You may not have noticed if you’re not paying attention to the liberal propaganda echo chamber on social media but many leftists are just as furious with the New York Times as much as President Trump.
Yes, it sounds wild, but it’s true. Every once in a while, the New York Times publishes an article that tries to justify some of the Trump administrations decisions or a year ago when they sympathized with a neo-Nazi.
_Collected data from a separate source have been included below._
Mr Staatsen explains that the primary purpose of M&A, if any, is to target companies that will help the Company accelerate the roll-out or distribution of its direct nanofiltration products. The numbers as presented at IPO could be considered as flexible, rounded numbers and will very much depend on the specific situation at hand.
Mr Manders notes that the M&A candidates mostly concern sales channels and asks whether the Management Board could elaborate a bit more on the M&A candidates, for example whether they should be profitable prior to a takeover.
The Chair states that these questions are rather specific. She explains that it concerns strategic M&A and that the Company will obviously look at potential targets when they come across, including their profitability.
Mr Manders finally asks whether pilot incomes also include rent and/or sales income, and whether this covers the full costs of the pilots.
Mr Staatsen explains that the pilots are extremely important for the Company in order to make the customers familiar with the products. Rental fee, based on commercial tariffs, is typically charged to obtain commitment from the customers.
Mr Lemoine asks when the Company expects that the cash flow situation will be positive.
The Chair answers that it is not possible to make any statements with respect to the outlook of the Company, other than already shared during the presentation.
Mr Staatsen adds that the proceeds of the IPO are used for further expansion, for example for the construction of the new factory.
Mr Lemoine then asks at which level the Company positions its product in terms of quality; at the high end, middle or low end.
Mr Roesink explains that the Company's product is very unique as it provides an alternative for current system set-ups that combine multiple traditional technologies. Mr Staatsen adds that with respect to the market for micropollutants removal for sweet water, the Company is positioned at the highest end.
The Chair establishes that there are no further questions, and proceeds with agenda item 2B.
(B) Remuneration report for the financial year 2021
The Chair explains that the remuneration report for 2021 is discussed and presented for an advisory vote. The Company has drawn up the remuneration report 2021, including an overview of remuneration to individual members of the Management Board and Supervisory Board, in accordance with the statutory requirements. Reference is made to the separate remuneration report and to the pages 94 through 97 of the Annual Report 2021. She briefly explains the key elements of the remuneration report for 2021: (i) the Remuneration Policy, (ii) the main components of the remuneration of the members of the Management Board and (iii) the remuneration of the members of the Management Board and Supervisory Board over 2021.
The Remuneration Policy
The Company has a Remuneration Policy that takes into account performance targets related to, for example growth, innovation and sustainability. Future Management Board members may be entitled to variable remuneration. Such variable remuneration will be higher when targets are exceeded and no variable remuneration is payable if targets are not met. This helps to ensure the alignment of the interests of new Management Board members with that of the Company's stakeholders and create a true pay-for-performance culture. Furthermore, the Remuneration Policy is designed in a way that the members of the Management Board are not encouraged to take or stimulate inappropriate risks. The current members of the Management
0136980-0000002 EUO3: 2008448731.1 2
It’s rare and mostly one-sided against conservatism, but when they publish something against the grain, leftists threaten to cancel subscriptions.
And on Thursday, the New York Times published a delusional article about how Hollywood is terrified of this one liberal issue.
Sometimes you’ll read something from a prominent American news institution like the New York Times that will make you question whether or not you’re reading it right because it’s so outlandishly wrong.
On Thursday, New York Times author Cara Buckley penned a piece entitled, “Why is Hollywood Scared of Climate Change?”
If that title isn’t enough to make you paralyzed by your perplexity the actual content of the article is even worse.
Buckley opens her article with, “Humans ruined everything. They bred too much and choked the life out of the land, air and sea. And so they must be vaporized by half, or attacked by towering monsters, or vanquished by irate dwellers from the oceans’ polluted depths. Barring that, they face hardscrabble, desperate lives on a once verdant Earth now consumed by ice or drought.”
She’s referring to a handful of recent movies like “Avengers: Endgame,” “Aquaman,” “Godzilla: King of Monsters,” etc.
And then she drops a bomb that reads, “But these takes are defeatist, critics say, and a growing chorus of voices is urging the entertainment industry to tell more stories that show humans adapting and reforming to ward off the worst climate threats.”
It’s hard not to address the elephant in the room in that comment but Hollywood force-feeds us environmental change movies all the time. And the solution is reinforced by what the protagonist is fighting for or what the antagonist wants.
For instance, Roland Emmerich’s “The Day After Tomorrow” is referenced in the NYT article and the antagonism is literally man versus nature – as in, man versus climate change. What Buckley is attempting to argue is that it shouldn’t just be a big budget action/adventure movie about saving lives from extreme weather, but rather should be about offering solutions to combat the direct threat that mankind apparently faces with climate change.
In all seriousness can you imagine how boring that movie would be?
“South Park” made fun of this very idea. In season nine, episode eight, a parody of the aforementioned movie called “Two Days Before the Day After Tomorrow,” creators Trey Parker and Matt Stone literally make fun of not only how ridiculous the movie is, but what it would actually look like to diagnose the problem and find a solution.
It would be the worst movie ever made. What are the protagonist(s) supposed to do in a climate change disaster movie when nobody is immediately dying and things are only slightly getting worse (if you even want to argue that) over an extended period of time?
This writer clearly has no idea how the structure of writing a screenplay works. A slow burn of antagonism would be the most painstakingly boring film ever made.
If you desperately want Hollywood to create solutions to the perceived climate change problem then make a documentary, stick to non-fiction instead of fiction. We already have enough climate change infused into fictional narratives as it is.